(Beginning of Provided records)

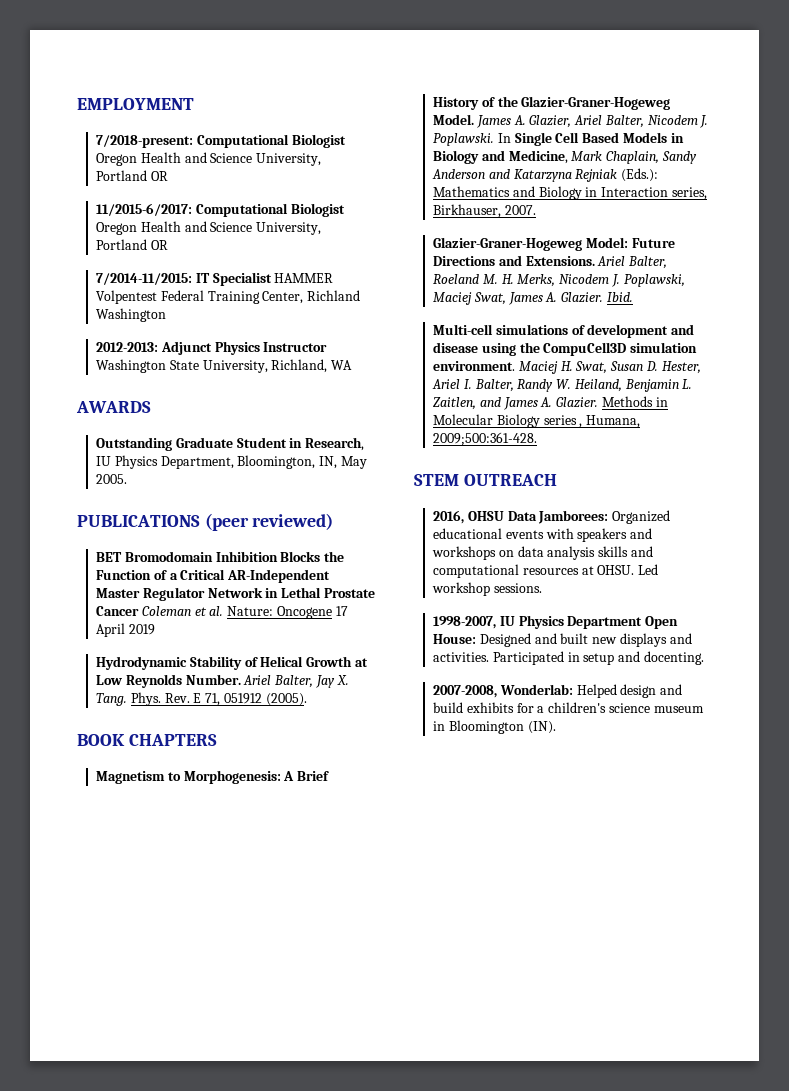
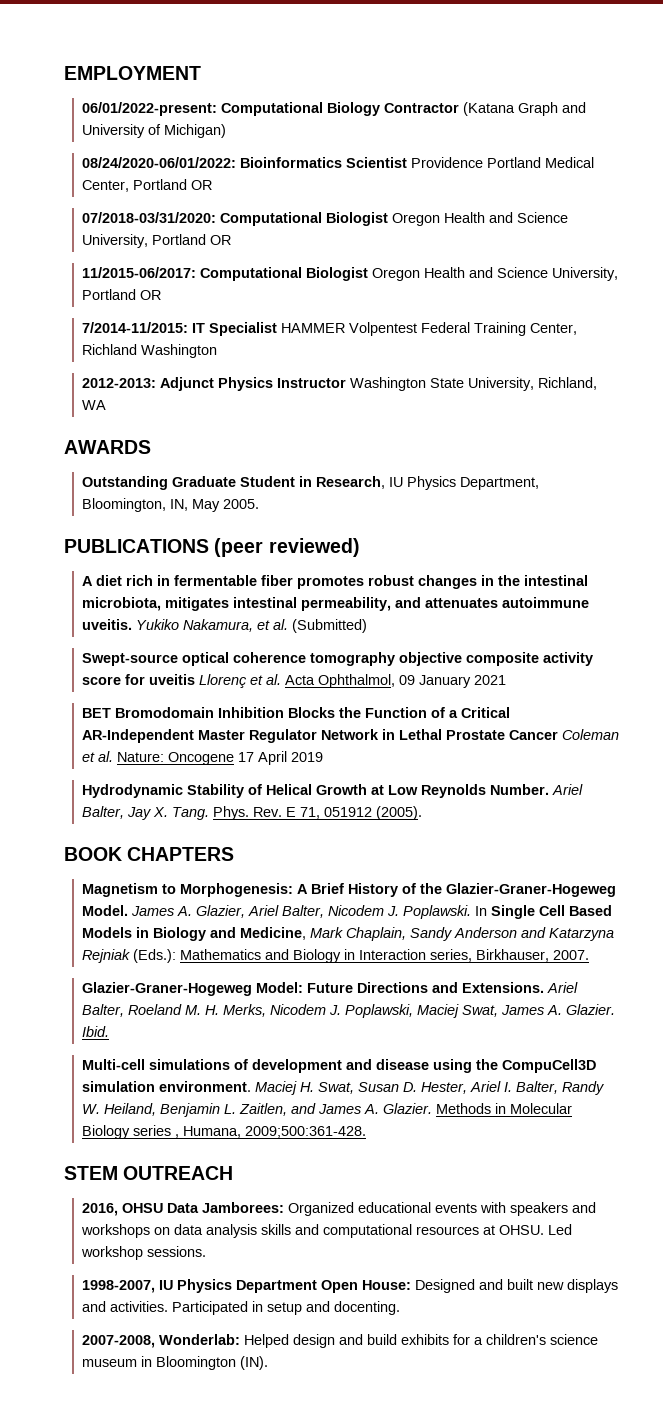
[95,134,346,148] [95,152,322,166] [95,170,168,181] [95,203,192,216] 7/2018-present: Computational Biologist Oregon Health and Science University, Portland OR // 11/2015-6/2017: -> [82,102,587,116] [82,124,227,138] [82,157,595,168] [82,179,213,192] [82,212,569,226] [82,234,232,248] [82,267,197,278] 06/01/2022-present: Computational Biology Contractor (Katana Graph and University of Michigan) // 08/24/2020-06/01/2022: Bioinformatics Scientist Providence Portland Medical Center, Portland OR // 07/2018-03/31/2020: Computational Biologist Oregon Health and Science University, Portland OR // 11/2015-06/2017:
(334, 521) none -> [82,575,589,589] [82,597,590,611] [82,619,368,633] [82,652,594,666] [82,674,507,688] // A diet rich in fermentable fiber promotes robust changes in the intestinal microbiota, mitigates intestinal permeability, and attenuates autoimmune uveitis. Yukiko Nakamura, et al. (Submitted) // Swept-source optical coherence tomography objective composite activity score for uveitis Llorenç et al. Acta Ophthalmol, 09 January 2021

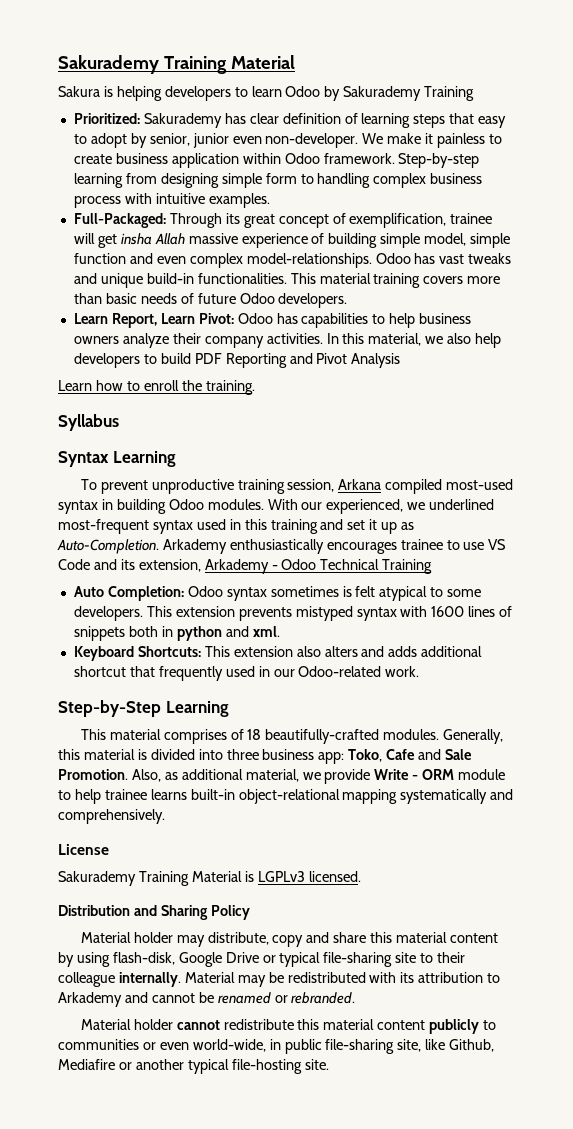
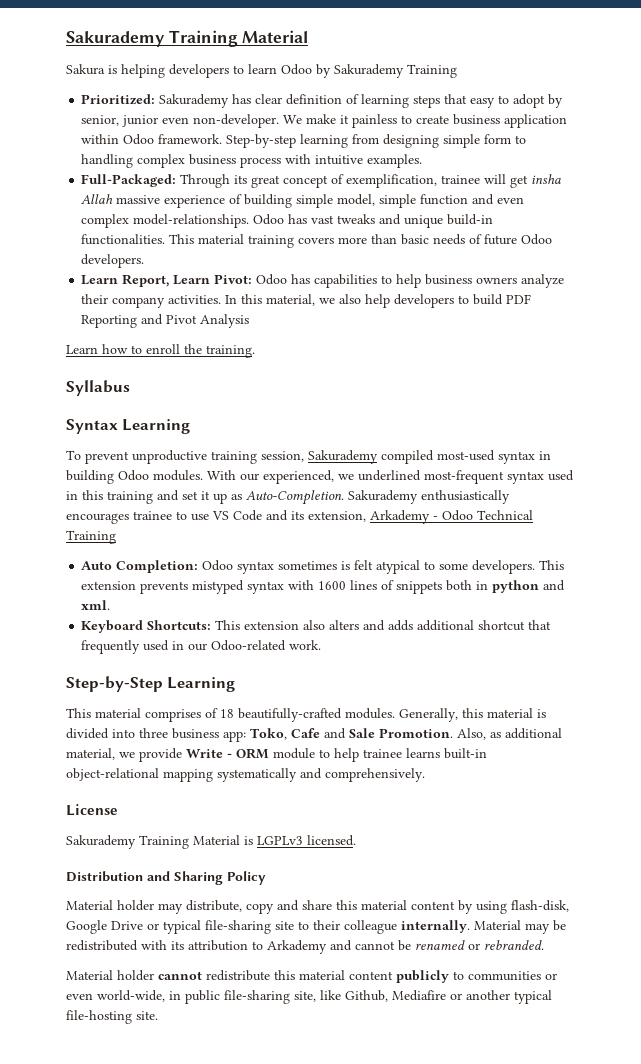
[338,479,382,490] Arkana -> [308,450,378,464] Sakurademy
[162,539,227,554] Arkademy -> [348,490,418,504] Sakurademy

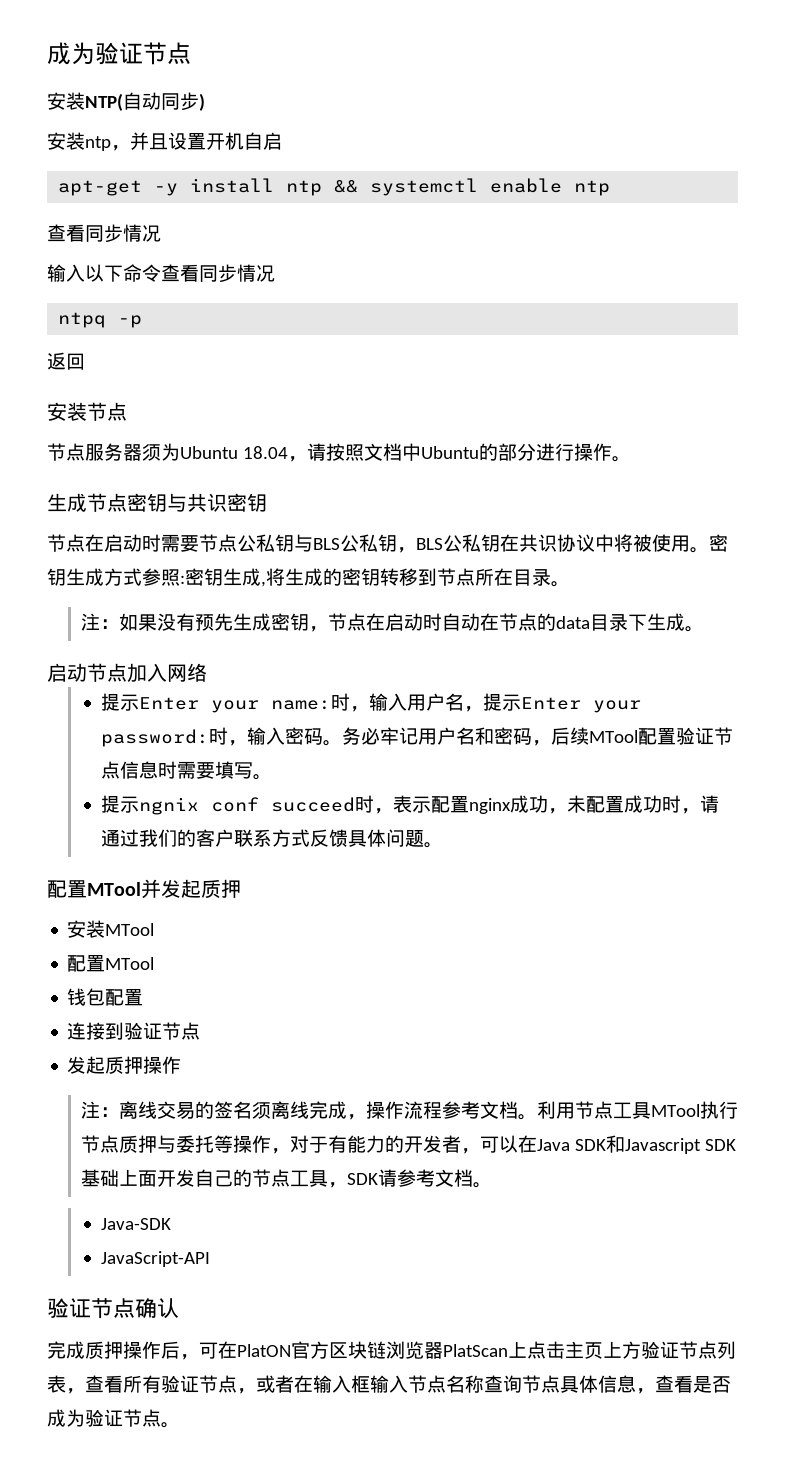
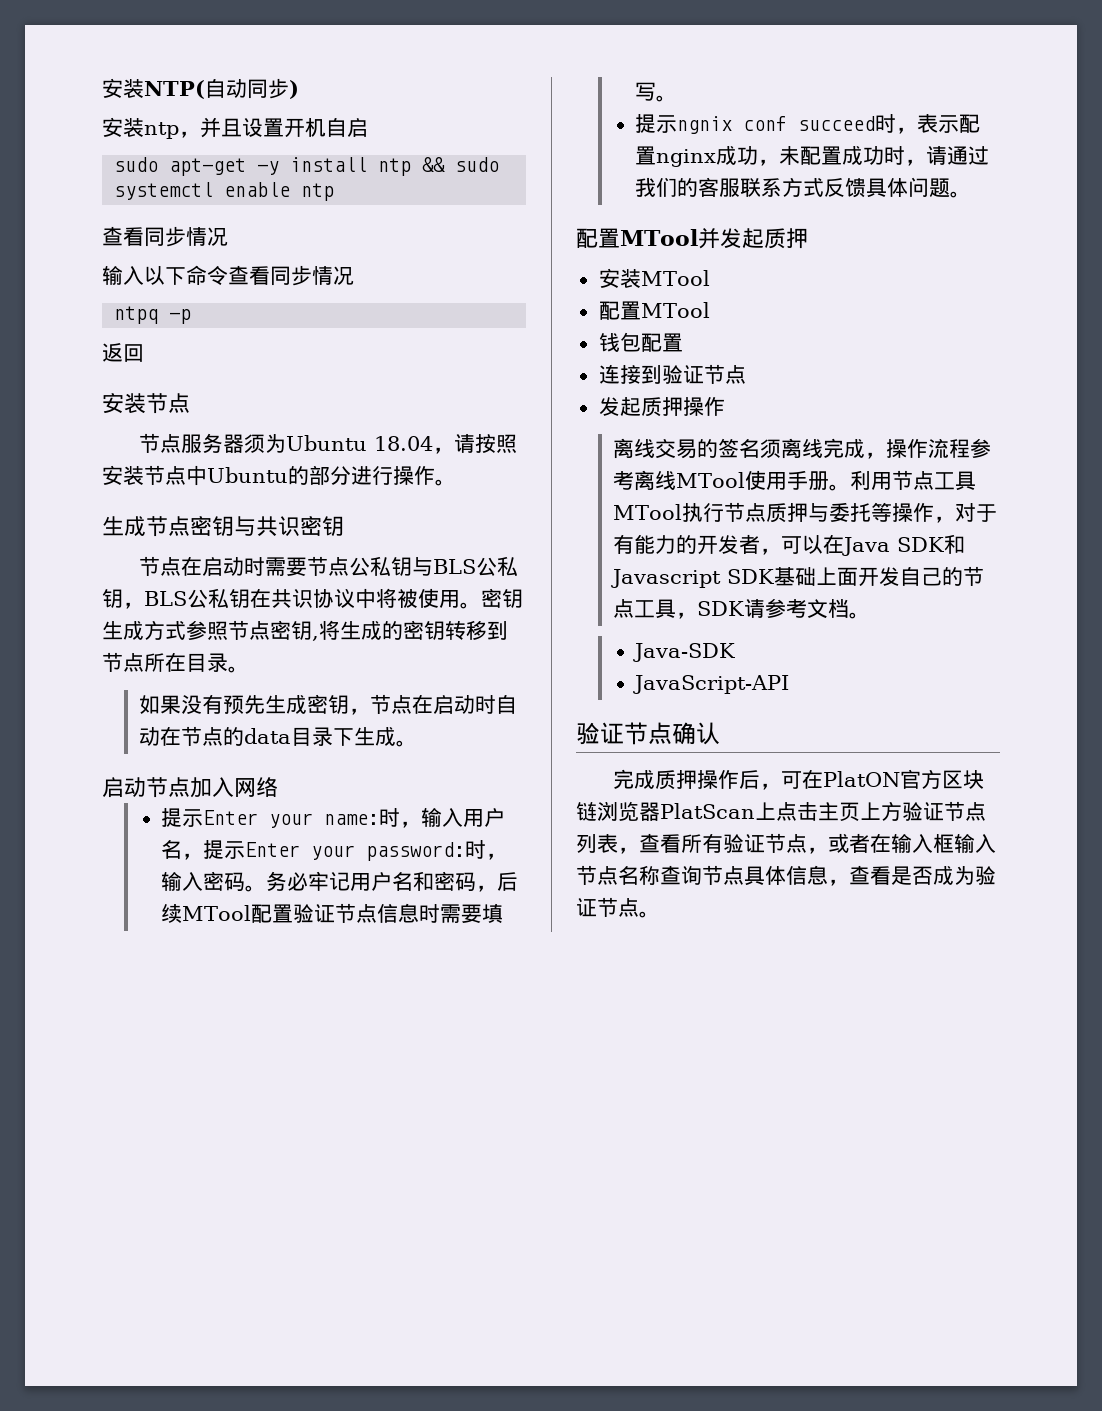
[47,42,191,65] 成为验证节点 // -> (102, 88) none
(282, 141) none -> [114,157,159,172] sudo
(359, 186) none -> [455,157,500,172] sudo
[363,443,402,461] 文档 -> [102,465,186,485] 安装节点
[180,568,261,586] :密钥生成 -> [228,620,312,640] 节点密钥
[80,613,119,631] 注： -> (249, 669) none
[215,829,235,847] 户 -> [719,178,741,197] 服
[80,1101,119,1119] 注： -> (725, 406) none
[479,1101,518,1119] 文档 -> [633,470,829,491] 离线MTool使用手册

(End of Provided records)

Find every line in the records above that holds the word "sudo", and copy each one.

# Task response:
(282, 141) none -> [114,157,159,172] sudo
(359, 186) none -> [455,157,500,172] sudo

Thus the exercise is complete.